Un filosofo dell’avvenire proverà a dirlo così: il tramonto della civiltà e dell’annessa antropologia è anche il tramonto dei paradigmi: la razionalità strumentale, la sovranità dell’eccezione. Lo stato d’emergenza infatti è divenuto norma e l’illuminismo secolarizzante ha prodotto disastri irreversibili. Come Foucault aveva previsto leggendo Nietzsche, il carattere esemplare del secolo è la distanza abissale tra verità e conoscenza. Prenderne atto è essere inattuali, farsi precedere dal presente non cercare di inseguirlo, errare quanto più si ha forza di retrocedere. Lasciare aperta la porta stretta da cui può giungere il messia vuol dire provare in sé stessi l’apertura del mondo, essere vuoti, essere in attesa. Matteo Cavalleri scrive qui che la teologia politica «assume le fattezze dell’esaurirsi della lotta tra il dio della storia e il demone della politica». E allora la situazione si fa più chiara, affermano alcuni del Partito Immaginario:
È […] l’esilio interiore a caratterizzare tutti i periodi di impotenza, diventando il primo asse di una comune morale provvisoria che si avrebbe torto a definire prepolitica: rifiutare la partecipazione e il suo corollario, quello di ogni riformismo insidioso, per essere figure di questo mondo solo in quanto transeunti.

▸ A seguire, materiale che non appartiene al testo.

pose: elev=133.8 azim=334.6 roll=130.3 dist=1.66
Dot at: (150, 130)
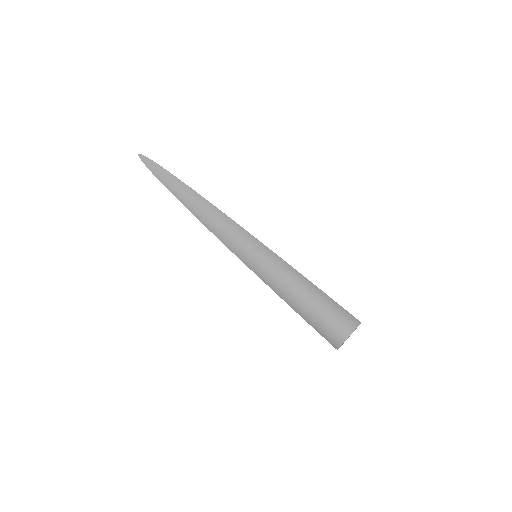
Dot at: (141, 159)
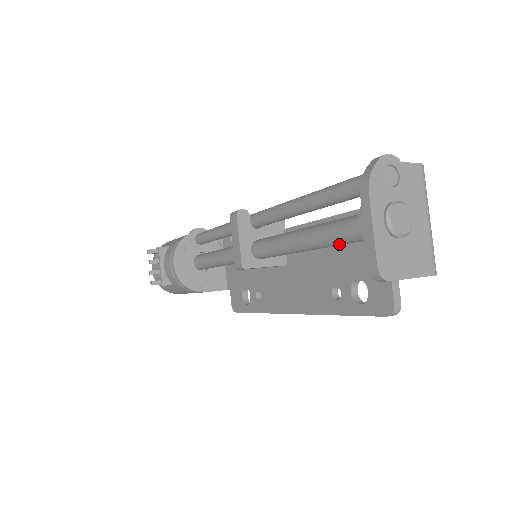
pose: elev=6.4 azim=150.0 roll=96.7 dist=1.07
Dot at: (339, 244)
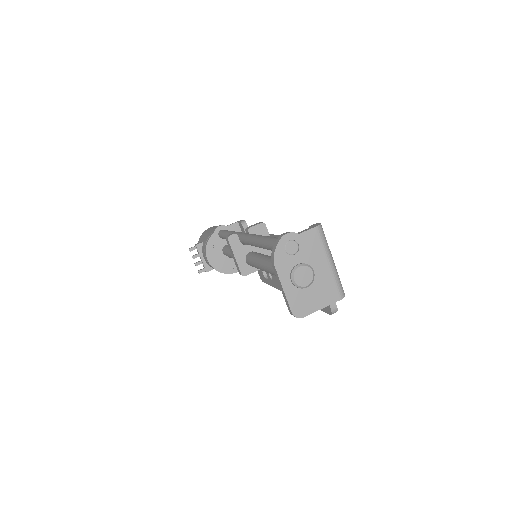
Dot at: occluded
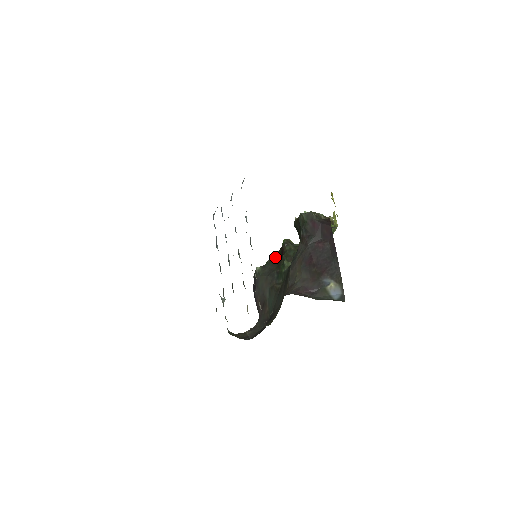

Se l’interesse di Tronti per la teologia, scrive Marten Björk «nasce dalla consapevolezza dell’incapacità della razza pagana operaia di superare il capitalismo così come il mondo statalizzato del socialismo», aggiungiamo che una pratica ascetica, che è meditazione, studio e scrittura del mondo, potrebbe avere l’effetto di trasformare la qualità della natura umana. La teologia della rivoluzione «inizia quindi dal collasso del comunismo e dal fallimento della modernità di cui esso era parte». Dello spirito libero:
Che cos’è […] per me spiritualità? È coltivazione di sé, non per sé, ma contro il mondo. Non fuga mundi, come non è mai stato nemmeno per il monachesimo, ma presenza nel mondo, inattaccabile dall’esterno.

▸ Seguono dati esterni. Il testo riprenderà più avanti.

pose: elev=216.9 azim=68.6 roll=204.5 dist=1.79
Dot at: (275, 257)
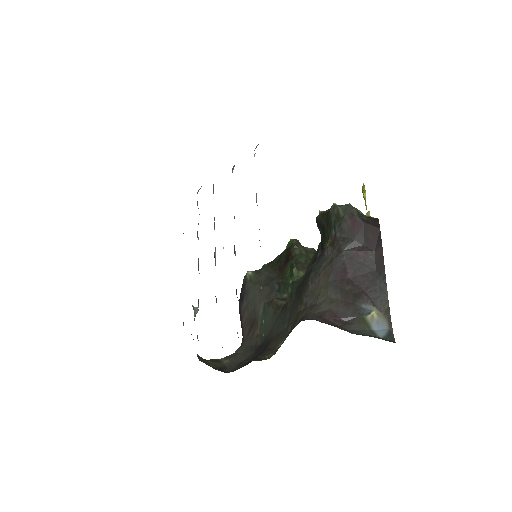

Giulia Dettori vede l’esito che Tronti dà alla teologia nell’esperienza, ove si inizia a parlare di «un’azione trascendente che consenta di stare nella storia e in tutte le sue congiunture ma liberi da essa». Oppure, aggiungiamo con Benjamin, avere una totale mancanza di illusioni nei confronti dell’epoca e ciò nonostante pronunciarsi senza riserve per essa. Fare messianesimo, questa è la prova a cui siamo chiamati. Vivere secondo la genealogia messianica dell’evento, da Gesù Messia a Paolo di Tarso, alla gnosi, a Marcione, a Benjamin secondo Jacob Taubes, e percorrere la via dell’esilio una volta lasciatoci dietro il “bordello della storia” che è oggi la forma assunta dalla democrazia liberale. Revocare il proprio stato presente rimanendo in esso e resistere alla tentazione di tornare agli antichi miti di fondazione della sovranità, sono i passi da seguire perché non c’è più niente da fondare né da statuire, malgrado l’illusoria replica teorica di chi vuol salvare il mondo; niente più da progettare e da costruire. C’è solo da abbandonare la città e casomai da abitare la terra secondo il nomos, che è il canto fuorilegge, non la legge dei confini.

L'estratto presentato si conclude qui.